Maximum Likelihood Estimation: difference between probability and likelihood

Question

In Maximum Likelihood Estimation (MLE), we want to maximize the probability $P(x_1, x_2, x_3,.. x_n | \theta)$, where $x_1, x_2, x_3,.. x_n$ are the datapoints and $\theta$ is the parameter vector. Conceptually, since our goal is to find $\theta$, I find more intuitive to think of MLE as $P(\theta | x_1, x_2, x_3,.. x_n)$. Indeed, the datapoints are given and we are trying to find a specific value for $\theta$. I know that this is not right since all the books and courses I have been reading on the subject formalize it as $P(x_1, x_2, x_3,.. x_n | \theta)$, but I don't understand why. I guess it concerns the conceptual difference between likelihood and probability, but I would be grateful if someone could explain it to me.

Answer 1

Your intuition is correct. Actually, making decision based on $P(\theta |x_1,\cdots ,x_n)$ is called Maximum Aposteriori Probability (MAP) Decision Making which is the start point of a variety of decision making rules in detection and communication theory.
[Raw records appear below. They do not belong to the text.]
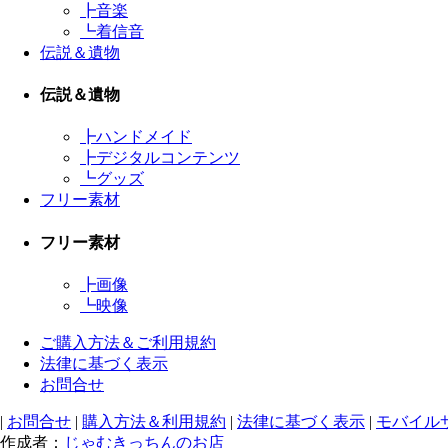
┣
音楽
┗
着信音
伝説＆遺物
伝説＆遺物
┣
ハンドメイド
┣
デジタルコンテンツ
┗
グッズ
フリー素材
フリー素材
┣
画像
┗
映像
ご購入方法＆ご利用規約
法律に基づく表示
お問合せ
|
お問合せ
|
購入方法＆利用規約
|
法律に基づく表示
|
モバイル
作成者：
じゃむきっちんのお店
Both MAP and ML translate to the same decision making rule when all the possibilities of $\theta$ occur equally likely, since $$P(\theta |x_1,\cdots ,x_n)={P(\theta)\cdot P(x_1,\cdots ,x_n|\theta)\over P(x_1,\cdots ,x_n)}$$which is equivalent to $P(x_1,\cdots ,x_n|\theta)$ since $P(x_1,\cdots ,x_n)$ is independent of $\theta$ and $P(\theta)$ is equal based on our assumption. However, ML does have an advantage. You can interpret decision-making as choosing the region in which the observation occurs. For example, if $\theta $ were to choose from $-1,1$ equally likely over whole the $\Bbb R$, an observation $y>0$ would be translated to $\theta=1$ (since it has fallen in the positive numbers region) and an observation $y<0$ would be translated to $\theta=-1$ (since it has fallen in the negative numbers region).